The setting is St. Petersburg in Czarist Russia, in the days just prior to the Russian Revolution.
Rascalnikov is a child from a poor family. He murders an old lady who is a loan shark and flees with her valuables. Judge Polifili, who has been assigned to the case, immediately suspects Rascalnikov because he had recently submitted an essay in a magazine claiming that "the world is divided into those who are geniuses and those who are not.

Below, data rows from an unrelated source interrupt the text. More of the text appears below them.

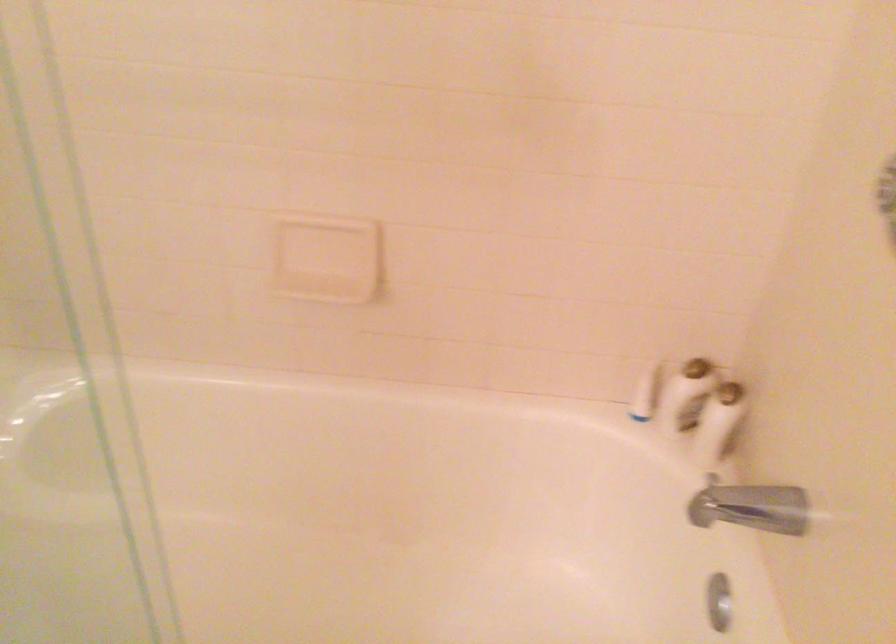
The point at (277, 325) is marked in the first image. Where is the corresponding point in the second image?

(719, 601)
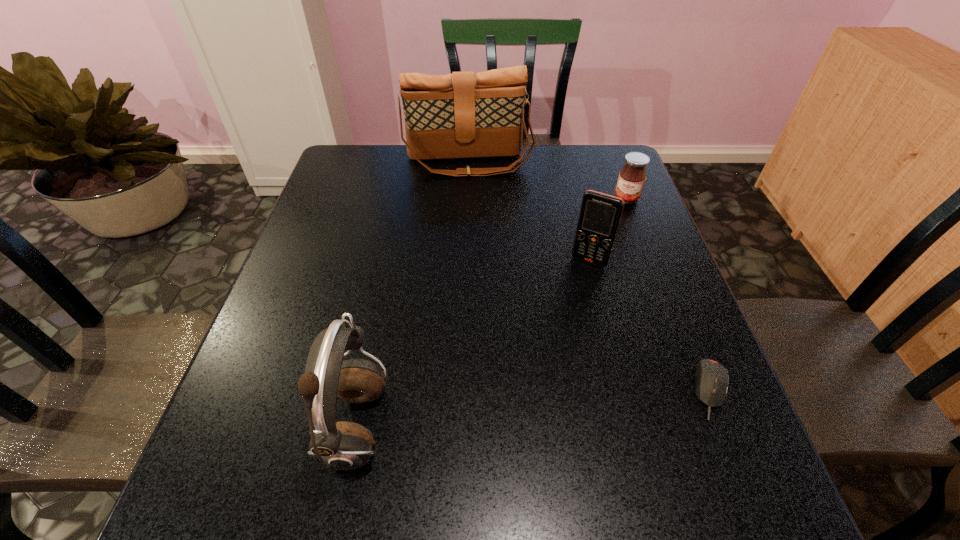
Identify the location of free space on the desktop that is between the earphone and the computer mouse and is positioned on the label side of the fourth tallest object. The width and height of the screenshot is (960, 540). pos(542,408).

Locate an element on the screen. This screenshot has height=540, width=960. vacant space on the desktop that is between the earphone and the computer mouse and is positioned on the front-facing side of the farthest object is located at coordinates (497, 413).

The width and height of the screenshot is (960, 540). I want to click on free space on the desktop that is between the earphone and the shortest object and is positioned on the screen of the third nearest object, so click(515, 411).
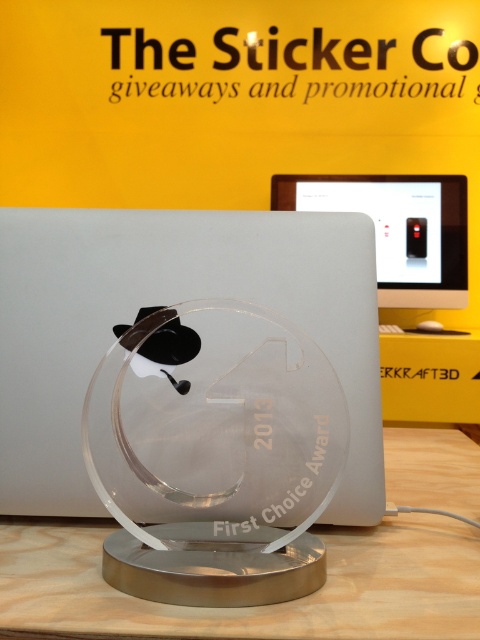
Can you confirm if satin silver laptop at center is positioned below white plastic monitor at center?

A genius may commit murder but is not guilty if it is for the good of the world."
At first, Rascalnikov feels invincible and confident that he can elude the law, but the Judge Polifili obstinately persists in his investigation, and gradually Rascalnikov comes to feel cornered.
In the meantime, Sonya, a prostitute, frantically tries to persuade Rascalnikov to turn himself in.
All this takes place on the eve of the Russian Revolution.
November 5, 1953
Published as a book (Tokodo)
"Crime and Punishment" was Tezuka Osamu's second Manga in book form that reinterpreted the Western classics, following on the world of Faust. It was also his last book with the Osaka publisher that had brought Tezuka Osamu to fame with "New Treasure Island." Tezuka Osamu drew part of this work on the train as he shuttled back and forth between Tokyo and Osaka. During this period, he was spending increasingly more time working for Tokyo based magazines.
The conclusion of this work is very different from the Dostoevsky classic on which it is based.
Incidentally, when he was a university student, Tezuka Osamu had a stint as an actor, appearing in 1947 on stage in a rendition of "Crime and Punishment." Holding back his fear of heights, he bravely performed his role as a painter on top of a tall staircase built on stage, only to be terribly disappointed when he found out that all the audience could see were his feet.